El gato Morris

Me extrañó ver al gato Morris en la banqueta, luciendo su pelazo negro y los ojos bicolores tan lejos del departamento del señor Ponce. Pero sobre todo, me extrañó verlo lamiéndose las patas.

El gato Morris no se lame las patas si no tiene una razón suficiente, es bien sabido. La última vez que le vieron hacerlo se acababa de adjudicar media docena de ratones. Uno por uno, en un ejercicio metódico digno de un cirujano, les dio una muerte certera para luego abrirles la barriga y dejarlos regados por el suelo de la sala de un molesto señor Ponce. Lejos de sentirse intimidado por los gritos, el gato Morris se regodeaba en silencio sobre el tiesto de la ventana que daba a la calle, lamiéndose la sangre de las patas y viendo apenas de reojo a su molesto dueño. En otra ocasión corrió el rumor de que lo vieron haciéndolo tras haber desaparecido el canario de la señora Reséndiz.

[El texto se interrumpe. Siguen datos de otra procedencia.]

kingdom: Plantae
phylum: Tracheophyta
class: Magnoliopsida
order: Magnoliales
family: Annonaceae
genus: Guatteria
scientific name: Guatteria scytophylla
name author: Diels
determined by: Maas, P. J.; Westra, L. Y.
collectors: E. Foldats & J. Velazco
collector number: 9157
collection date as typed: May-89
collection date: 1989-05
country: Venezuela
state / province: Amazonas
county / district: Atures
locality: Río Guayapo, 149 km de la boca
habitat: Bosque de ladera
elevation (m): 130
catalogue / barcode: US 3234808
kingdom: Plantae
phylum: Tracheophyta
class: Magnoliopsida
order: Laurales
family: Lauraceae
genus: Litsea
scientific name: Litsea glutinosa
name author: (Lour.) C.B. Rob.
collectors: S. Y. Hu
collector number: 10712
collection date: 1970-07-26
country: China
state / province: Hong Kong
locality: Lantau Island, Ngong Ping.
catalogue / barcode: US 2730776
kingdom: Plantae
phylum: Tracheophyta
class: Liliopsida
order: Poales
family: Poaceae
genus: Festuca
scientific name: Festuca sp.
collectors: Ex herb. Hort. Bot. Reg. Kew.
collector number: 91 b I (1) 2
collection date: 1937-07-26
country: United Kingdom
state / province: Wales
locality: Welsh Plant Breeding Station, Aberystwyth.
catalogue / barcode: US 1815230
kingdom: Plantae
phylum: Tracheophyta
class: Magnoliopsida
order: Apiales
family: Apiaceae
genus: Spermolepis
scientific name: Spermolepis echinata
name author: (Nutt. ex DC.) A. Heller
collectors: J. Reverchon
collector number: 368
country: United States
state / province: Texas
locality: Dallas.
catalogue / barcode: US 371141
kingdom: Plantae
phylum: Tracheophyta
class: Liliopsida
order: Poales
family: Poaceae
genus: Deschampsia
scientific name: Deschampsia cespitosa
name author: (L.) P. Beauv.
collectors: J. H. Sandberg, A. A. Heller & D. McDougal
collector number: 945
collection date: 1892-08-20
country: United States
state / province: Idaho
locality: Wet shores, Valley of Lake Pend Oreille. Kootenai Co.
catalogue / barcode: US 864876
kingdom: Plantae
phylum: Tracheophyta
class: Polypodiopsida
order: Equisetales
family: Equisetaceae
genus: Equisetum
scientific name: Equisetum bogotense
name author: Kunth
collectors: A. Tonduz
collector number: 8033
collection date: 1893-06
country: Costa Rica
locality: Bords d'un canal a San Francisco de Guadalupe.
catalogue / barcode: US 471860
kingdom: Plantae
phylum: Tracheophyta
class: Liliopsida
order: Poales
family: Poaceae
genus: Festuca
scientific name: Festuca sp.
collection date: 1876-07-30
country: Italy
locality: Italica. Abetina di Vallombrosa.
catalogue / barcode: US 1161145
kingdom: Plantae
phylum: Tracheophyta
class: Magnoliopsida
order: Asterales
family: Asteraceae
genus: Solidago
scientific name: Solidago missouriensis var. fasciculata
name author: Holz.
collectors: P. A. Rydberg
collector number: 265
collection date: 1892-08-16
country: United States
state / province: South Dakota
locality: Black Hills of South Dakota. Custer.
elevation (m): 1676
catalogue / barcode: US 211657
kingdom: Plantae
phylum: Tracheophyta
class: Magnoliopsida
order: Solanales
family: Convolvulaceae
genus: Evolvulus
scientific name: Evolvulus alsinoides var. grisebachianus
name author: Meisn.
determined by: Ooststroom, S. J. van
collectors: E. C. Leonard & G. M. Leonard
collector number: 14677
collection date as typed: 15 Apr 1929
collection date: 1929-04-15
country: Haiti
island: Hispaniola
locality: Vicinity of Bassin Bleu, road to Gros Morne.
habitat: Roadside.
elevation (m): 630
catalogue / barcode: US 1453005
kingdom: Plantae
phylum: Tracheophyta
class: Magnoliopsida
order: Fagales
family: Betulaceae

Por un momento sentí miedo. Miedo de que hubiera dado cuenta del señor Ponce, quien estaría sobre la alfombra de su sala, el cuerpo nadando en sangre y la mirada seca clavada en el techo, con una expresión de terror como fotografía de sus últimos momentos. Imaginé al felino saciando su instinto con un ave en la sala, al señor Ponce abriendo la puerta tras llegar del trabajo. Gritos, amenazas. La indiferencia y la lengua sobre las patas. El enojo. Una mano en el aire, un golpe, un salto y un rasguño. Todo en menos de un minuto, la obra maestra de un asesino consumado que solo estaba a la espera del momento adecuado, del pretexto.

Lo vi sobre la acera, seguía lamiéndose las patas. No quería ser yo el siguiente. Corrí hasta mi casa y cerré con llave. Tomé el teléfono y sin perder más tiempo advertí a la policía, no hacía falta cerciorarse, tenía la certeza de que el señor Ponce había muerto. Un rato después me asomé por la ventana al escuchar cómo forzaban la puerta. A la incertidumbre le siguió la ambulancia, y a esta la camilla con el bulto cubierto por una sábana blanca. No me atreví a bajar y dormí temprano con las ventanas cerradas.

Por la mañana compré el periódico y el titular me sorprendió por completo. “Hombre de mediana edad se suicida en su departamento en la Azteca”. ¿Se suicida? “El día de ayer fue encontrado el señor P. yaciendo sin vida en el suelo de su departamento tras haber sido reportada actividad inusual a la policía local. Un cuchillo en la mano y la perforación en el lado izquierdo del pecho fueron elementos conclusivos para que las periciales dictaminaran la muerte por mano propia”. Por supuesto que no era así. Yo vi al gato Morris lamiéndose las patas. El señor Ponce no se había suicidado, ese maldito gato logró la coartada y se salió con las suyas. No supe si debía dar aviso a la policía, seguramente no me creerían. Pero también era un peligro… Esa bestia andaba suelta.

Decidí no hacer nada más que protegerme. No volvió a tener casa y se volvió algo así como la mascota de todos. Iba a las casas por comida y vagaba por las calles libremente. Yo le cerraba la ventana cuando llegaba conmigo. Me vio aquel día y estaba seguro de que sabía que yo hice la llamada. Solo necesitaba un pretexto para actuar y volver a lamerse las patas.